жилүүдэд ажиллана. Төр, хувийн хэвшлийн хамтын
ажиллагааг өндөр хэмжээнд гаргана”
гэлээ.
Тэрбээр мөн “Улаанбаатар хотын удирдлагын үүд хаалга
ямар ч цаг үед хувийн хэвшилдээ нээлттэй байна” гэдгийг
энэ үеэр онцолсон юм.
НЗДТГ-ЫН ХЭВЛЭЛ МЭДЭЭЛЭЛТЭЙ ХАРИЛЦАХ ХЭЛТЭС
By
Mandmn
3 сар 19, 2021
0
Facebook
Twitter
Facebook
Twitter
•••
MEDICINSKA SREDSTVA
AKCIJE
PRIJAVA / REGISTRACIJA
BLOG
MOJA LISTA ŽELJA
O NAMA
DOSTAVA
•••
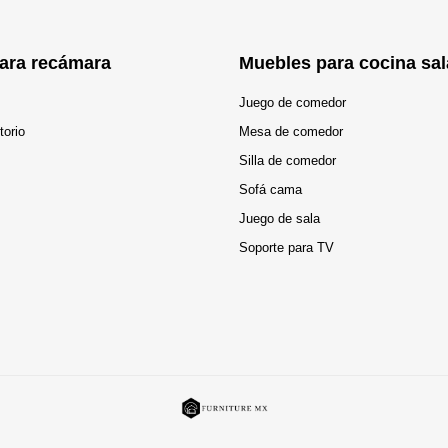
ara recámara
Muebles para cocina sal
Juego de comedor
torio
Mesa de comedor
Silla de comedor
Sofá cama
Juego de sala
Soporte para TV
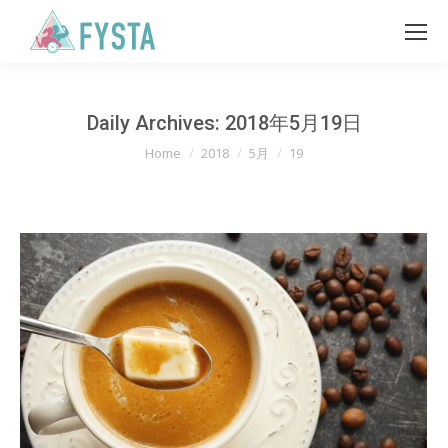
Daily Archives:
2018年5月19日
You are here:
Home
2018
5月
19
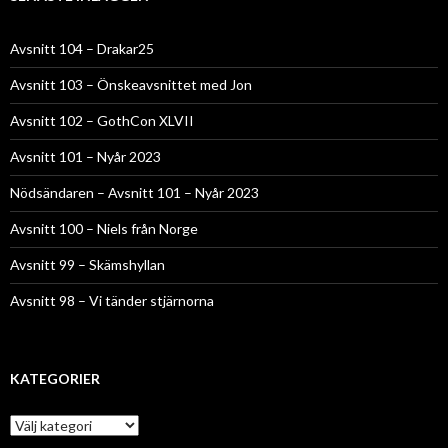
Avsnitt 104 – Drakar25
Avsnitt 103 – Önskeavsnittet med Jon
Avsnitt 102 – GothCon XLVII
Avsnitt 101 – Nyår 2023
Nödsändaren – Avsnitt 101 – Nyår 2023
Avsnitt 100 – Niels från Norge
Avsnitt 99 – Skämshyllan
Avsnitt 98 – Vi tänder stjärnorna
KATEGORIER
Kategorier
•••
YOUR GOAL -
Render the lines starting at the line containing "жилүүдэд ажиллана. Төр, хувийн" and ending at the line containing "3 сар 19, 2021" as a Markdown table with the columns Number and Line, omitting any blank lines.

WRITTEN ANSWER -
| Number | Line |
|---|---|
| 1 | жилүүдэд ажиллана. Төр, хувийн хэвшлийн хамтын |
| 2 | ажиллагааг өндөр хэмжээнд гаргана” |
| 3 | гэлээ. |
| 4 | Тэрбээр мөн “Улаанбаатар хотын удирдлагын үүд хаалга |
| 5 | ямар ч цаг үед хувийн хэвшилдээ нээлттэй байна” гэдгийг |
| 6 | энэ үеэр онцолсон юм. |
| 7 | НЗДТГ-ЫН ХЭВЛЭЛ МЭДЭЭЛЭЛТЭЙ ХАРИЛЦАХ ХЭЛТЭС |
| 8 | By |
| 9 | Mandmn |
| 10 | 3 сар 19, 2021 |